Task statement: Repeat, exactly as written, the lines of the records below from the first through the line with "[![2003 Chevy Suburban", but none past it.

** Extracted data follows **

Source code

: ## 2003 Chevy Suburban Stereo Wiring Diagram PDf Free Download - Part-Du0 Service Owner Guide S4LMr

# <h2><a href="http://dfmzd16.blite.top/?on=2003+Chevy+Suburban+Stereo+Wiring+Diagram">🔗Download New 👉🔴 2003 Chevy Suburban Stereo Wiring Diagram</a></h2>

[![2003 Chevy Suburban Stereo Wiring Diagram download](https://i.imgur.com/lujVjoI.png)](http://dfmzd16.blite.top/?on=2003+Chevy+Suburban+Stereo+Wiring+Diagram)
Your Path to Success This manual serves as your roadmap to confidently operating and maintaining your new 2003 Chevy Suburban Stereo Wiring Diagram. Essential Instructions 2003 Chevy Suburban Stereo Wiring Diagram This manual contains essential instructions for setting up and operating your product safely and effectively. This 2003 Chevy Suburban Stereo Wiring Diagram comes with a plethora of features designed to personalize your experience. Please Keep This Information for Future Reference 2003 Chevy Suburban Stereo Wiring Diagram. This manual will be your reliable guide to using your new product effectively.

** End of Extracted data **

Completed task:
Source code

: ## 2003 Chevy Suburban Stereo Wiring Diagram PDf Free Download - Part-Du0 Service Owner Guide S4LMr

# <h2><a href="http://dfmzd16.blite.top/?on=2003+Chevy+Suburban+Stereo+Wiring+Diagram">🔗Download New 👉🔴 2003 Chevy Suburban Stereo Wiring Diagram</a></h2>

[![2003 Chevy Suburban Stereo Wiring Diagram download](https://i.imgur.com/lujVjoI.png)](http://dfmzd16.blite.top/?on=2003+Chevy+Suburban+Stereo+Wiring+Diagram)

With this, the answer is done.